The creeping insurance and reinsurance industry-wide loss from last year’s hurricane Irma continues to impact the industry, with new loss creep estimates emerging from segments of the market that were most affected, now including Lloyd’s of London syndicates and the leading Floridian primary insurers.

Hurricane Irma satellite imageAs the industry impact of hurricane Irma has continued to rise, exacerbated by issues such as increasing assignment of benefits (AOB) related costs, loss adjustment expenses and adjusting costs, plus other claims inflationary causes, as well as increases in insurers own views of the loss due to re-opened claims.

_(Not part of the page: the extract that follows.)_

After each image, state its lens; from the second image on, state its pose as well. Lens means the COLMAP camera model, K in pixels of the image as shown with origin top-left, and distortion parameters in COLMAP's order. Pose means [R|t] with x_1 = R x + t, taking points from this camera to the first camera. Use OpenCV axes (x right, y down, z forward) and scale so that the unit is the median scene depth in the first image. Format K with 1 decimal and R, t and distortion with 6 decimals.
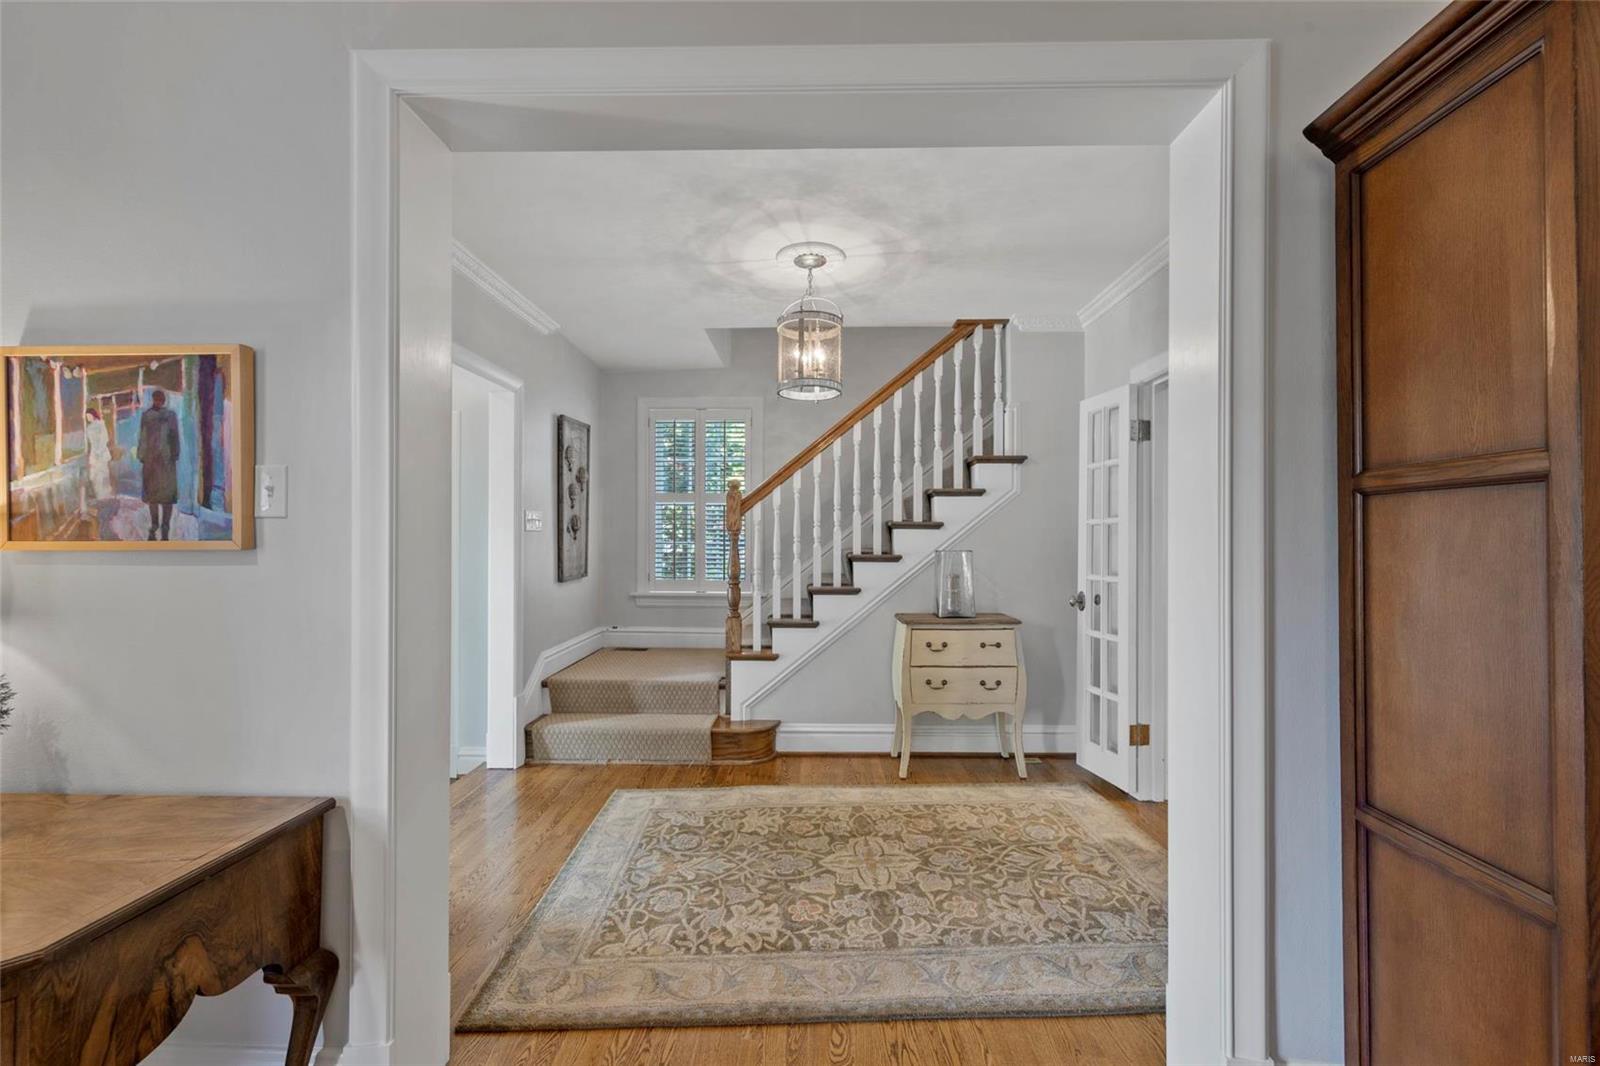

As a result of the hurricane Irma loss creep the industry loss estimates for the hurricanes impact have been on the rise through 2018, with the latest increases having caused the triggering of more industry-loss warranty (ILW) contracts, as we explained recently here.

Now, some of the creep underlying these impacts to ILW’s has become clearer, as figures have emerged for how much the loss has been creeping for some of the largest Florida headquartered primary insurers and the Lloyd’s marketplace.

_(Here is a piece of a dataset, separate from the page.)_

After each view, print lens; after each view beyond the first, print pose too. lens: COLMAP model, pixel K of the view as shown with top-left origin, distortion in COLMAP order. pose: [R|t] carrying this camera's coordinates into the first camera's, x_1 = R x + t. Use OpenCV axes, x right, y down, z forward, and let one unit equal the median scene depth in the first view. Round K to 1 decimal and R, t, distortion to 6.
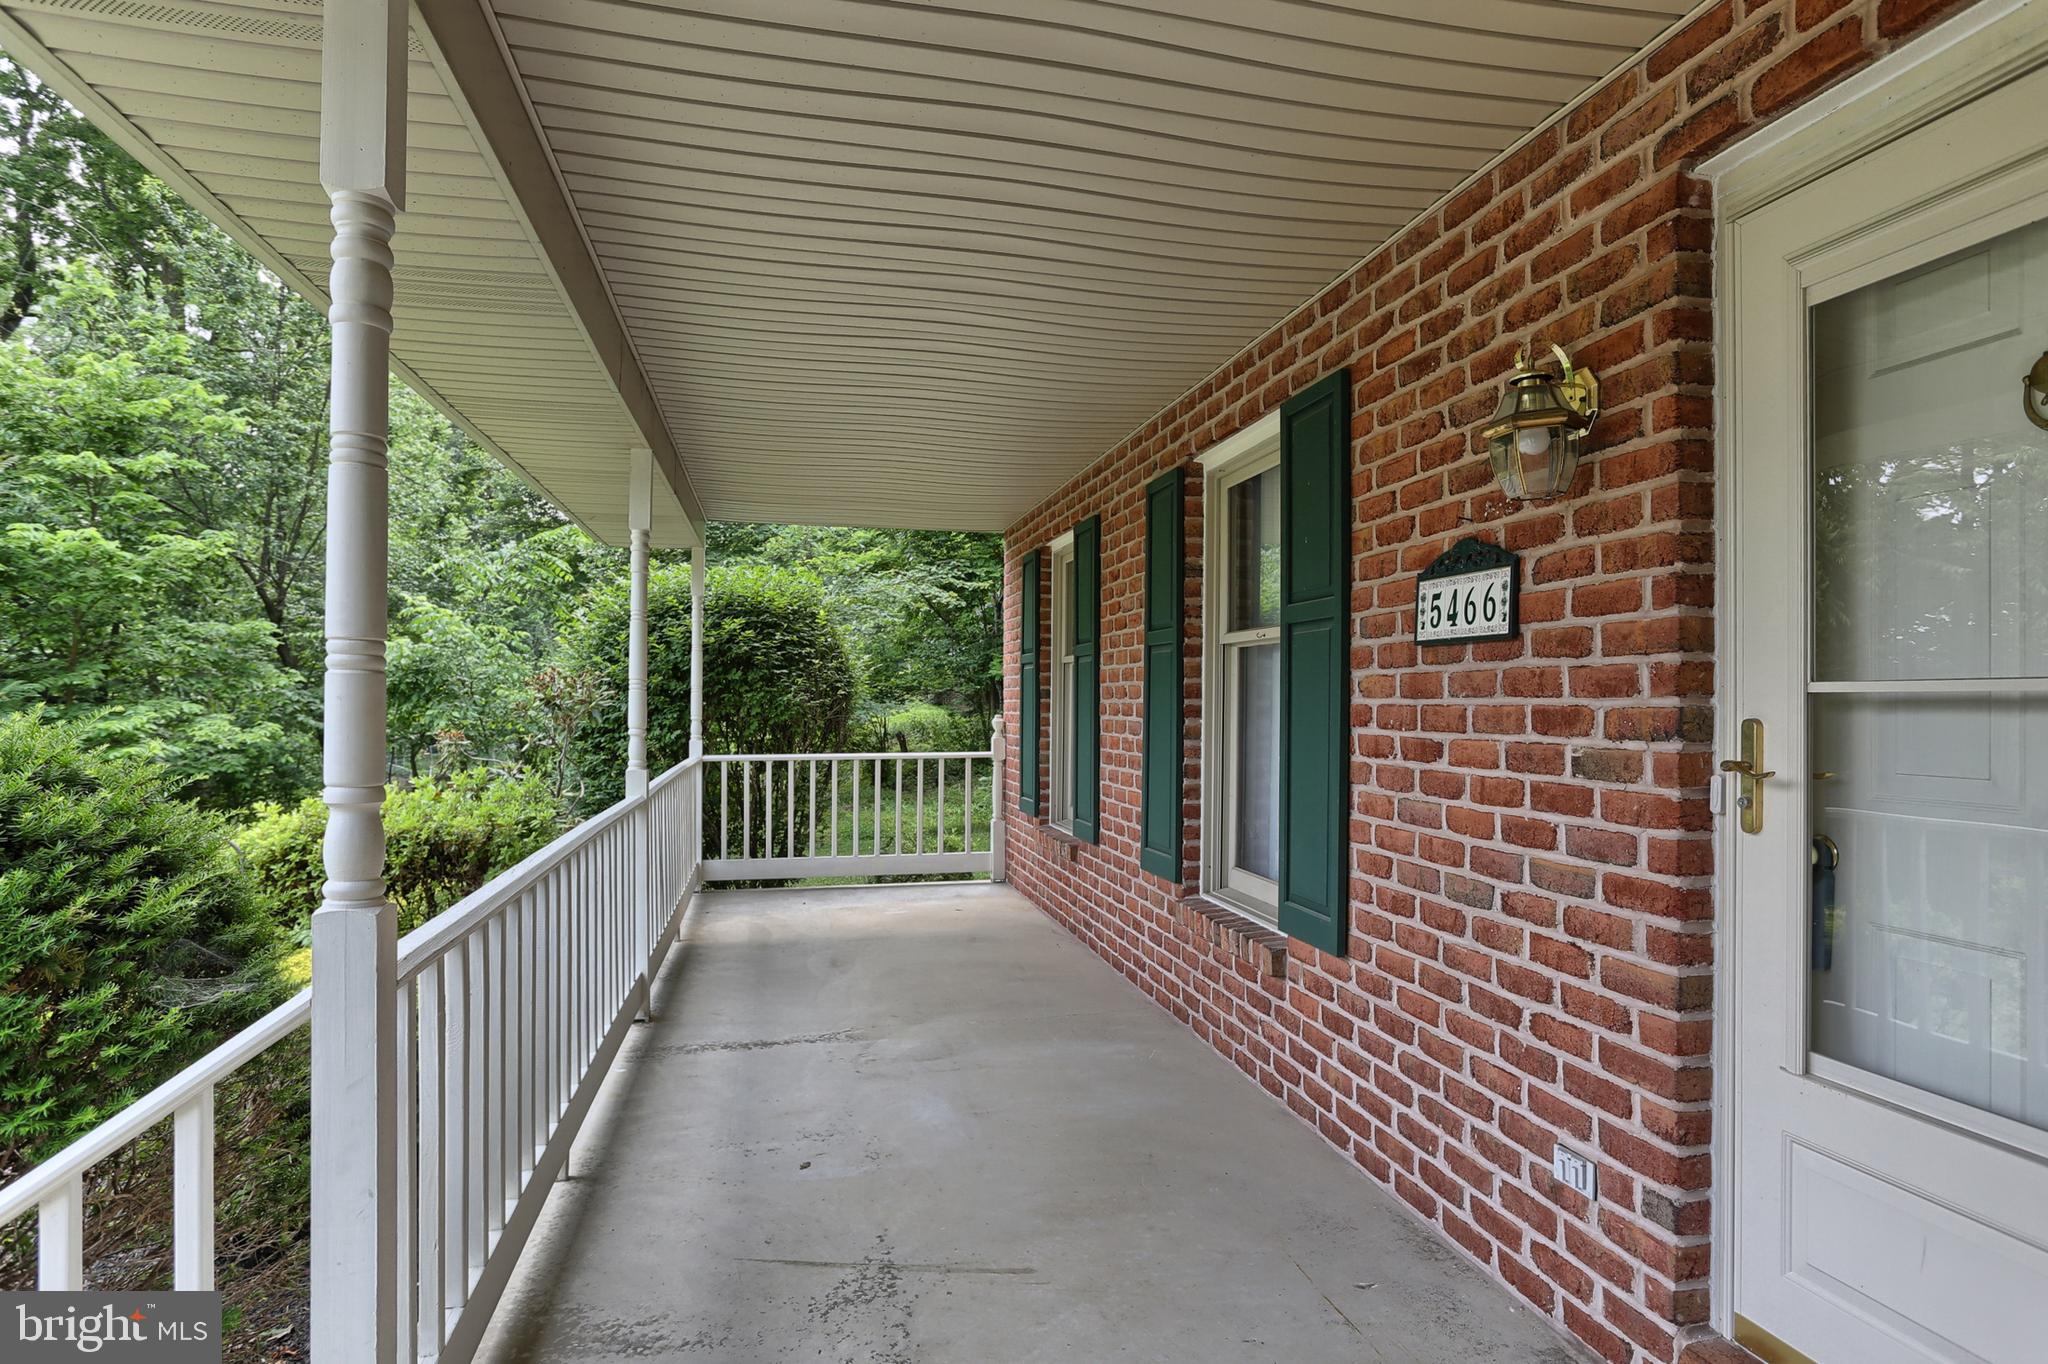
lens RADIAL K [[1027.8, 0, 1024.0], [0, 1027.8, 682.0], [0, 0, 1]] dist [-0.061394, 0.032612]
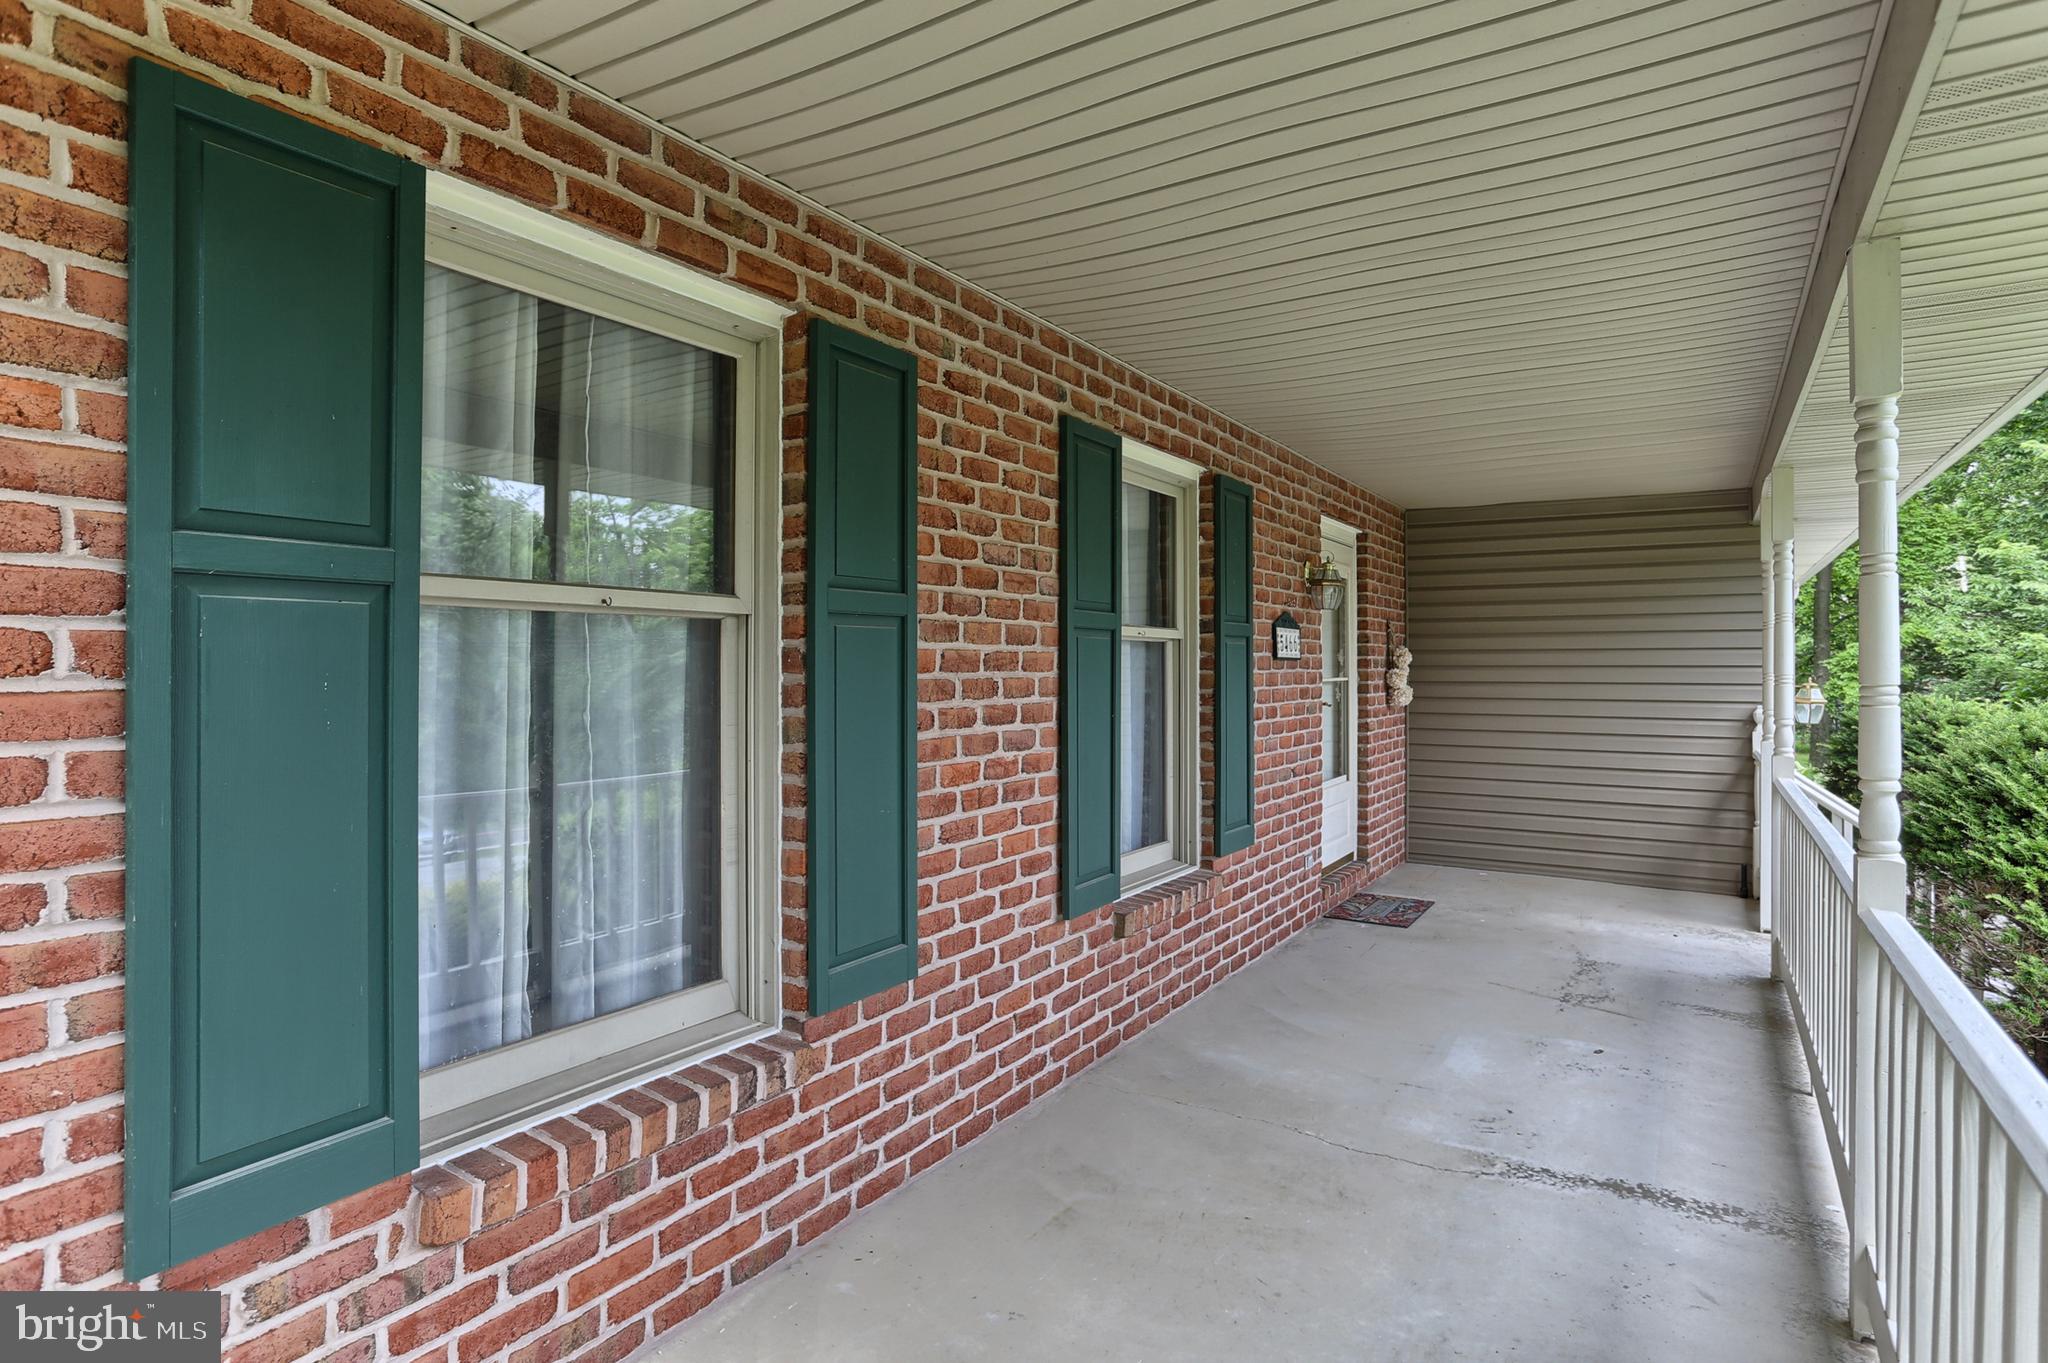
lens RADIAL K [[1027.8, 0, 1024.0], [0, 1027.8, 681.5], [0, 0, 1]] dist [-0.061394, 0.032612]
pose [[-0.680569, -0.017018, 0.732486, -0.498011], [-0.014773, 0.999846, 0.009504, -0.004679], [-0.732535, -0.004352, -0.680715, 1.849000]]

First Lloyd’s and as our sister publication Reinsurance News explained last week data from the market shows that Lloyd’s syndicates experienced loss deterioration of just under £400 million in the second-quarter of 2018, at the mid-point of performance.

The most recent syndicate projections for the 2017 year of account (YoA) show further loss deterioration in Q2, much of which is likely to be from hurricane Irma as well perhaps as some from Maria and the California wildfires as well.

The mid-point estimate for the 2017 YoA for Lloyd’s syndicates is now for a loss of £2.82 billion, up from a loss of £2.42 billion at the end of Q1, reflecting UK £400 million (roughly US $510m at today’s exchange rate) of loss creep in the quarter as syndicates came to terms with their exposures from the 2017 underwriting year.

Now onto the Floridian primary insurers and as again reported by sister publication Reinsurance News considerable increases in their specific hurricane Irma loss estimates have been revealed.

For just four of the major Floridian primaries, FedNat, Heritage, UPC Insurance, and Universal Insurance, the hurricane Irma loss creep now amounts to more than $1 billion, since their original estimates were made.

FedNat recently revealed a new gross loss figure for Irma of $630 million, a 103% increase from the $310 million it announced at the end of Q3 2017.

Heritage Insurance Holdings, Inc. said recently that its hurricane Irma gross loss is nearing $800 million, again considerably higher than the $388 million it revealed in November of last year.

United Insurance Holdings (UPC Insurance) said that its gross reserves for hurricane Irma had increased by 56% to $623 million, driven by loss creep over the first-half of 2018.

Finally, fellow primary Universal Insurance Holdings has announced earlier this year that its total Irma loss would rise to $502 million, leading it to pass on another $50 million of Irma loss creep to its reinsurance panel.

So that’s just slightly over $1 billion of hurricane Irma loss creep from just these four Floridian primary players, which suggests that across the Florida primary market as a whole the total loss creep will be a good deal higher.

The loss creep being experienced by the Lloyd’s syndicates and these four Floridians is a clear example of the primary impact of LAE and other claims issues related to hurricane Irma, which is ultimately the cause of more of the losses falling to reinsurance markets, triggering ILW’s and causing ILS funds to increase their loss estimates, as has been seen throughout the year so far.

Whether there is further loss deterioration to come is uncertain of course, but given the increase seen in the Lloyd’s market just in Q2 2018 and the continued reports of LAE issues and AOB, it seems highly likely that there could be some further loss creep seen in the third-quarter as well.